The Retail Access Question — and Why SEBI Is Moving Carefully
The democratisation of private credit in India faces a structural tension that SEBI has not yet fully resolved. The asset class's most attractive characteristic — illiquidity premium — is also its greatest risk for investors who do not fully understand what they are buying. A retail investor who places savings into a private credit fund expecting bond-like behaviour will be surprised when they cannot exit at par during a credit stress event. The mark-to-model valuation problem — where losses look smoother on paper than they are in reality — is more acute for Indian retail investors than for institutional ones, because the institutions have risk management infrastructure that can see through the accounting.

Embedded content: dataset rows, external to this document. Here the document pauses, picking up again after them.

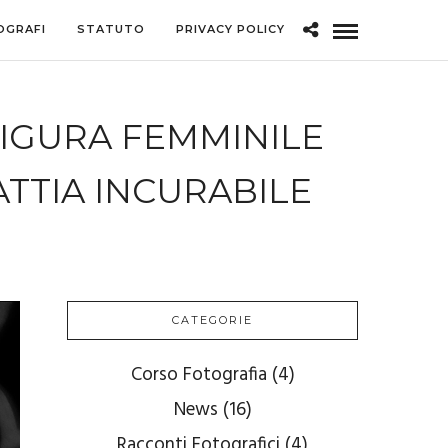
OGRAFI
STATUTO
PRIVACY POLICY
FIGURA FEMMINILE
ATTIA INCURABILE
CATEGORIE
Corso Fotografia
(4)
News
(16)
Racconti Fotografici
(4)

SEBI's consultation papers through 2024 have explored frameworks for retail access to alternative assets, including private credit, through listed vehicles analogous to Business Development Companies (BDCs) in the US or listed investment trusts in the UK. A listed structure solves the liquidity problem partially — investors can exit in the secondary market — but introduces a different problem: listed private credit vehicles trade at discounts to net asset value during risk-off periods, meaning the exit price may be worse than the underlying portfolio quality suggests.
The Yield Arithmetic — and What It Actually Requires
The 10–14% net return that global private credit has historically delivered is not free money. It compensates for four specific things: illiquidity, complexity, credit research costs, and manager dependence. An investor in a public bond fund can exit at any time, holds a diversified portfolio, and relies on transparent market pricing. An investor in a private credit fund is locked in, dependent on the manager's underwriting quality, and cannot verify valuations independently on a daily basis.

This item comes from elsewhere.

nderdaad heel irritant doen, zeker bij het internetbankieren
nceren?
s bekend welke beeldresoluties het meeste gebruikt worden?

For Indian investors accustomed to the liquidity of mutual funds and the relative transparency of listed debt markets, these are genuine adjustments. The question is not whether private credit belongs in an Indian investor's portfolio — for the right portion of the portfolio, it clearly does. The question is sizing and timing: entering a credit strategy near the peak of a benign credit cycle with maximum leverage in the underlying funds is different from entering at a more cautious point in the cycle.

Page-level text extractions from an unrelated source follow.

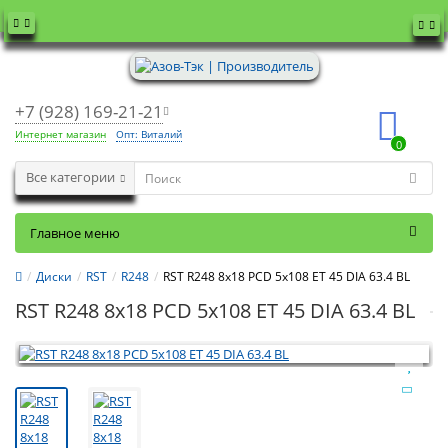
+7 (928) 169-21-21
Интернет магазин
Опт: Виталий
0
Все категории
Главное меню
Диски
RST
R248
RST R248 8x18 PCD 5x108 ET 45 DIA 63.4 BL
RST R248 8x18 PCD 5x108 ET 45 DIA 63.4 BL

What the Next Phase Looks Like
Three developments will shape private credit access for Indian investors over the next two to three years. SEBI's finalisation of a listed vehicle framework for alternative credit — if it arrives — will be the single largest structural change, opening the asset class to a much broader investor base with better liquidity protections. The entry of global private credit managers through the GIFT City route is already underway, with firms like Ares and Apollo establishing Indian presence; their arrival brings more capital but also more competition for deals, compressing spreads. And the stress test — the first genuine credit cycle downturn that tests how Indian private credit funds manage defaults and recoveries — has not happened yet. When it does, it will distinguish the competent managers from the rest far more clearly than any marketing document.
Private credit belongs in serious Indian investors' consideration set. It does not belong in every portfolio, and it does not belong without a clear-eyed understanding of the illiquidity, the manager dependence, and the valuation opacity. The yield is real. The risk-adjusted yield — net of these factors, over a full credit cycle — is still being established in the Indian context.